**TEXTO EXIBIDO:**
_ _ _ _ _ _ _

Por outro lado, o valor econômico do bem-estar nem sempre é manifestado em forma monetária e impacta em toda a cadeia produtiva. Quando se faz algum benefício ao animal (manejo adequado, nutrição, etc) se computa esta ação como necessária e se entende igual quando se agregam as condições de bem-estar (“ser bonzinho” aos animais vê-se quase como uma obrigação, sob o ponto de vista do consumidor). Ninguém reconhece nenhuma relevância em “ser bonzinho” a um trator, somente se trata para que este desempenhe suas funções da melhor maneira possível. Nisso reside a grande diferença conceitual de produtividade e bem-estar.

_ _ _ _ _ _ _

Itens de um conjunto de dados
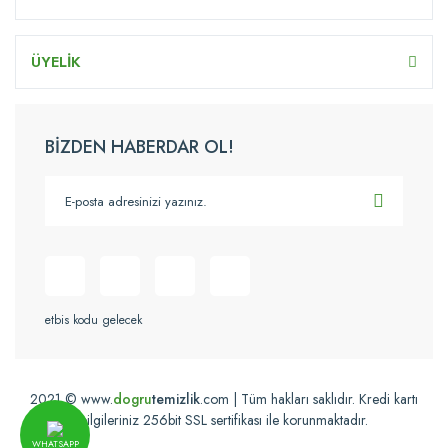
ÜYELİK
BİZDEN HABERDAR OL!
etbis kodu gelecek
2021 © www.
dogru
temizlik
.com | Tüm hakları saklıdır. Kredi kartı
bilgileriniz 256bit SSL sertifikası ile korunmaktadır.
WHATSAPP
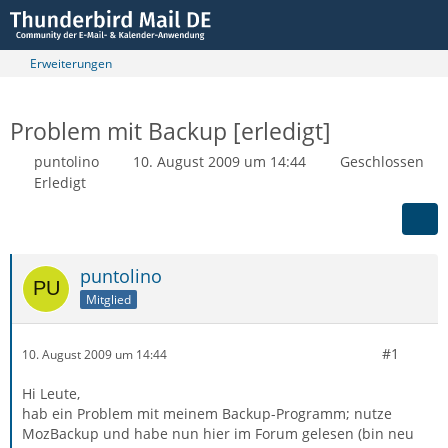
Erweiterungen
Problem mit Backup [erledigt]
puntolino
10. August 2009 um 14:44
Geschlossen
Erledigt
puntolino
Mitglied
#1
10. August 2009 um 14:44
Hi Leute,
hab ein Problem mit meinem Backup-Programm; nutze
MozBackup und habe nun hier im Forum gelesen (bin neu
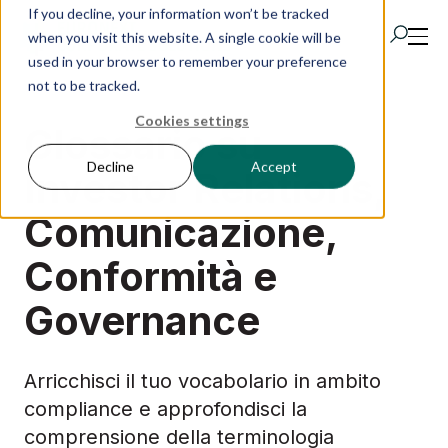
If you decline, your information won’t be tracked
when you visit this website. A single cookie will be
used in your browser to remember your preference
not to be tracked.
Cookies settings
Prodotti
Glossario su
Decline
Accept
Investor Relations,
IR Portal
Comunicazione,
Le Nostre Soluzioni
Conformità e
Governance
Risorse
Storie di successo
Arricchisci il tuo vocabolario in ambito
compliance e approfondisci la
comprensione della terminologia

_ _ _ _ _ _ _

**SOBRE O EXERCÍCIO:**
Por favor, reescreva o trecho do texto sobre bem-estar animal começando em "Por outro lado, o" e seguindo até "produtividade e bem-estar.", substituindo "trator" por "arado".

**RESPOSTA AO EXERCÍCIO:**
Por outro lado, o valor econômico do bem-estar nem sempre é manifestado em forma monetária e impacta em toda a cadeia produtiva. Quando se faz algum benefício ao animal (manejo adequado, nutrição, etc) se computa esta ação como necessária e se entende igual quando se agregam as condições de bem-estar (“ser bonzinho” aos animais vê-se quase como uma obrigação, sob o ponto de vista do consumidor). Ninguém reconhece nenhuma relevância em “ser bonzinho” a um arado, somente se trata para que este desempenhe suas funções da melhor maneira possível. Nisso reside a grande diferença conceitual de produtividade e bem-estar.